#### PROMPT
Each line of the data below containing "camera" needs to be listed.

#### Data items
········
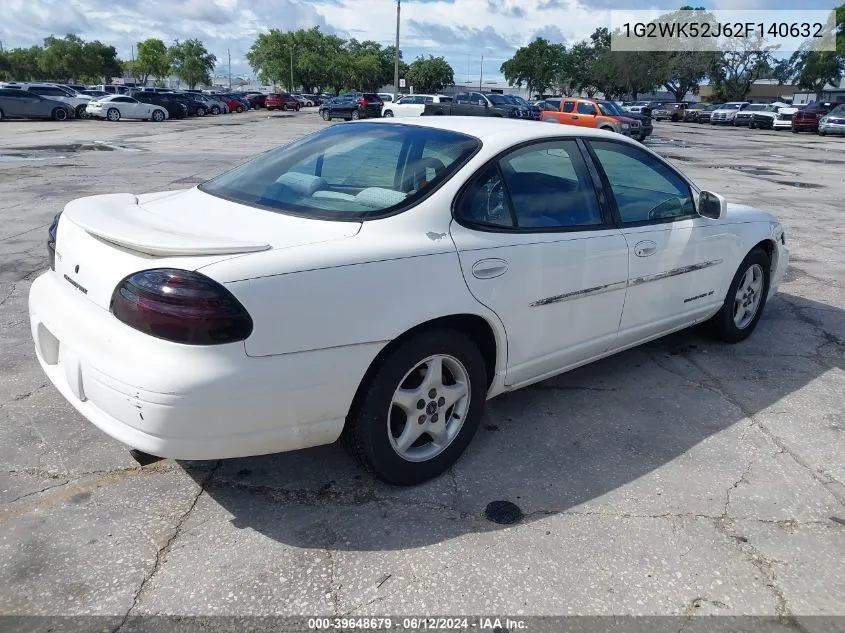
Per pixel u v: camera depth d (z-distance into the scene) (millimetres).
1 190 10578
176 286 2273
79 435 3314
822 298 6105
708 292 4355
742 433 3590
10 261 6332
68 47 98250
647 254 3742
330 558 2543
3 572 2408
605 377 4246
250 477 3041
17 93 31422
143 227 2666
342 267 2518
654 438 3510
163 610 2271
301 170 3248
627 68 78000
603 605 2357
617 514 2861
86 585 2365
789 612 2363
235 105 50562
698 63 73438
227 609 2285
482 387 3127
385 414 2766
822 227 9555
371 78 102250
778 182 14812
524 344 3229
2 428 3350
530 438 3467
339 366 2543
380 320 2607
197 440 2367
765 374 4367
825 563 2613
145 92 38344
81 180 11891
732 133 36594
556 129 3516
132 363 2316
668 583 2475
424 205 2857
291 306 2404
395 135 3361
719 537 2738
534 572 2502
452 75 112188
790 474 3213
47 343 2936
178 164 14898
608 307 3607
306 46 99125
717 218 4020
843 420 3768
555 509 2883
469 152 3100
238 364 2332
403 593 2381
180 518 2744
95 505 2801
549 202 3326
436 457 3039
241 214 2895
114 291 2406
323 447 3316
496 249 2994
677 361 4535
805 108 37312
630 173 3811
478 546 2635
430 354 2838
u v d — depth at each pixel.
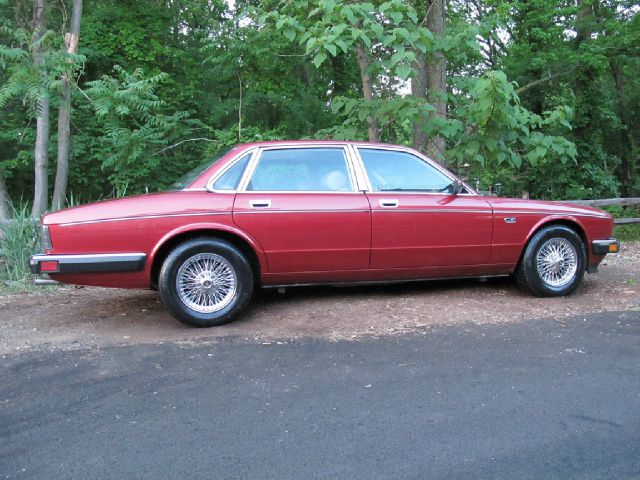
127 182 12.37
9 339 4.93
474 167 8.45
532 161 7.83
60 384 3.90
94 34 15.80
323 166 5.59
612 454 2.90
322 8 7.19
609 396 3.60
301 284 5.55
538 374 3.97
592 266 6.34
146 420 3.34
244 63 14.28
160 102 11.39
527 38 17.77
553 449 2.96
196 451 2.97
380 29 7.10
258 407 3.49
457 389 3.73
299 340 4.75
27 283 7.27
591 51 16.89
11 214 13.46
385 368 4.11
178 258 4.98
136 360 4.33
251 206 5.21
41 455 2.96
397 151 5.84
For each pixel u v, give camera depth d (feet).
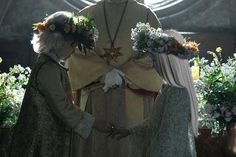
········
#### ANSWER SECTION
Per pixel u v: camera depth d (z-distance into the scene) (millimetres).
For each pixel u v, give camera depth d (feet).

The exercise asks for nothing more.